Tuesday, February 26, 2013

Security of Enterprise Mobile Apps


 A colleague invited my attention to this article.  I was engaged by this headline :

 

The best way to keep mobile apps safe is to secure the services they connect to.”


Perhaps.   In any case, this is good treatise on the security of client-server applications. 

However, the quote seems to suggest that the risk is that client mobile apps are being contaminated by connecting to rogue services.  In fact, the risk to the enterprise is more likely that rogue or compromised apps on mobile devices will leak sensitive data into the network.  Even that risk ranks after the risk to the user that rogue apps will incur charges; this is one way that rogue apps are being monetized.

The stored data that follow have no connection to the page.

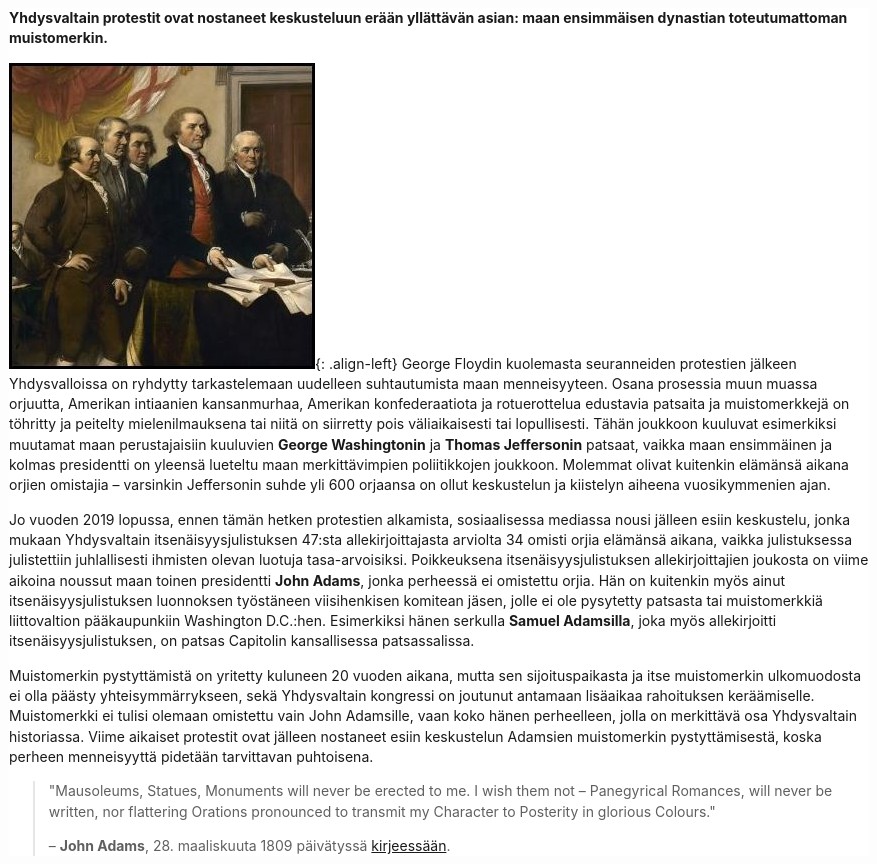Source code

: 
**Yhdysvaltain protestit ovat nostaneet keskusteluun erään yllättävän asian: maan ensimmäisen dynastian toteutumattoman muistomerkin.**

![Nokia-laatikoita](/assets/images/kuvat/adams-7.jpg){: .align-left}
George Floydin kuolemasta seuranneiden protestien jälkeen Yhdysvalloissa on ryhdytty tarkastelemaan uudelleen suhtautumista maan menneisyyteen. Osana prosessia muun muassa orjuutta, Amerikan intiaanien kansanmurhaa, Amerikan konfederaatiota ja rotuerottelua edustavia patsaita ja muistomerkkejä on töhritty ja peitelty mielenilmauksena tai niitä on siirretty pois väliaikaisesti tai lopullisesti. Tähän joukkoon kuuluvat esimerkiksi muutamat maan perustajaisiin kuuluvien **George Washingtonin** ja **Thomas Jeffersonin** patsaat, vaikka maan ensimmäinen ja kolmas presidentti on yleensä lueteltu maan merkittävimpien poliitikkojen joukkoon. Molemmat olivat kuitenkin elämänsä aikana orjien omistajia – varsinkin Jeffersonin suhde yli 600 orjaansa on ollut keskustelun ja kiistelyn aiheena vuosikymmenien ajan.

Jo vuoden 2019 lopussa, ennen tämän hetken protestien alkamista, sosiaalisessa mediassa nousi jälleen esiin keskustelu, jonka mukaan Yhdysvaltain itsenäisyysjulistuksen 47:sta allekirjoittajasta arviolta 34 omisti orjia elämänsä aikana, vaikka julistuksessa julistettiin juhlallisesti ihmisten olevan luotuja tasa-arvoisiksi. Poikkeuksena itsenäisyysjulistuksen allekirjoittajien joukosta on viime aikoina noussut maan toinen presidentti **John Adams**, jonka perheessä ei omistettu orjia. Hän on kuitenkin myös ainut itsenäisyysjulistuksen luonnoksen työstäneen viisihenkisen komitean jäsen, jolle ei ole pysytetty patsasta tai muistomerkkiä liittovaltion pääkaupunkiin Washington D.C.:hen. Esimerkiksi hänen serkulla **Samuel Adamsilla**, joka myös allekirjoitti itsenäisyysjulistuksen, on patsas Capitolin kansallisessa patsassalissa.

Muistomerkin pystyttämistä on yritetty kuluneen 20 vuoden aikana, mutta sen sijoituspaikasta ja itse muistomerkin ulkomuodosta ei olla päästy yhteisymmärrykseen, sekä Yhdysvaltain kongressi on joutunut antamaan lisäaikaa rahoituksen keräämiselle. Muistomerkki ei tulisi olemaan omistettu vain John Adamsille, vaan koko hänen perheelleen, jolla on merkittävä osa Yhdysvaltain historiassa. Viime aikaiset protestit ovat jälleen nostaneet esiin keskustelun Adamsien muistomerkin pystyttämisestä, koska perheen menneisyyttä pidetään tarvittavan puhtoisena.

>"Mausoleums, Statues, Monuments will never be erected to me. I wish them not – Panegyrical Romances, will never be written, nor flattering Orations pronounced to transmit my Character to Posterity in glorious Colours."
>
>– **John Adams**, 28. maaliskuuta 1809 päivätyssä [kirjeessään](https://founders.archives.gov/documents/Adams/99-02-02-5328).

Therefore, the issue for the enterprise is not protecting the client app from the server, or any server, but protecting the application and its data on the server.  The best way to do that is to ensure that the server will only accept connections from known and trusted clients.  Said another way, use crypto to authenticate the code in the app to ensure that it is the code that you think that it is; then use crypto to authenticate the client application and bind it to the server end-to-end. 

The owner (not necessarily the user) of the mobile device must get the client app from trusted sources, e.g., iTunes, the enterprise itself, and protect it from contamination or compromise from other apps.  (If the enterprise does not yet know how to protect its servers, this discussion  is premature.)  Again, trusted apps from trusted sources via trusted transport or packaging.  (This assumes that the enterprise has a sufficiently well-controlled development process that it can produce application programs that do what, and only what, it intends.) 

To protect against any unacceptable residual risk of a rogue application on the mobile device, one should prefer a mobile device operating system, e.g., iOS, that provides good process-to-process isolation.  For highly sensitive applications one should use a mobile device dedicated to that application.  Hardware is cheap.  This is a cost of high security and must be balanced against the risk or sensitivity of the application.  (One should not use a shared device and then whine about its operating system.) 
 

Wednesday, February 20, 2013

EO 13636 Improving Critical Infrastructure Cybersecurity

The Executive Order

Fairly well done, Mr. President.  The order is addressed to people who report to you and written in the active voice.  It tells them clearly and directly what they are expected to do.  It fixes responsibility, accountability, and schedules.  It requires measurement and reporting.  It does not increase the power of the government to do anything, for example regulate or control privately owned infrastructure, that it is not already empowered to do.  It articulates clear limits on what is intended.  It also specifies self-corrective measures.

However, while it requires that actions should be “risk based,” it fails to establish or articulate the level of risk tolerance.  Instead, it leaves this determination to the various agencies of the government.  One must be concerned that the acceptable level will be poorly articulated in some cases and chosen for the benefit of the agency in others. 

Part of the problem that the order sets out to address is that the private owners of the infrastructure are each choosing their own level of risk.  This results in over spending by some and under spending by others.  This is clearly inefficient.  Think of a fence that is very high in some places but can be stepped over in others. 

This has been the problem with government security from the day one.  Instead of establishing an objective level of risk, the government relies upon the owner/author of a document, file, message,  or other data object, to specify its “classification,” that is, the set of protective measures to be implemented and paid for by others.  This results in "@least common" security.  That is why the government sets such a poor example of security. 

All in all, this is a good first effort.  It is not likely to do any harm.  However, the problem that it addresses is deeply rooted in culture and we know from bitter experience that culture is resistant to change.  However, Mothers Against Drunk (drinking and) Driving (MADD) and the anti-smoking campaign lend hope that we can do it.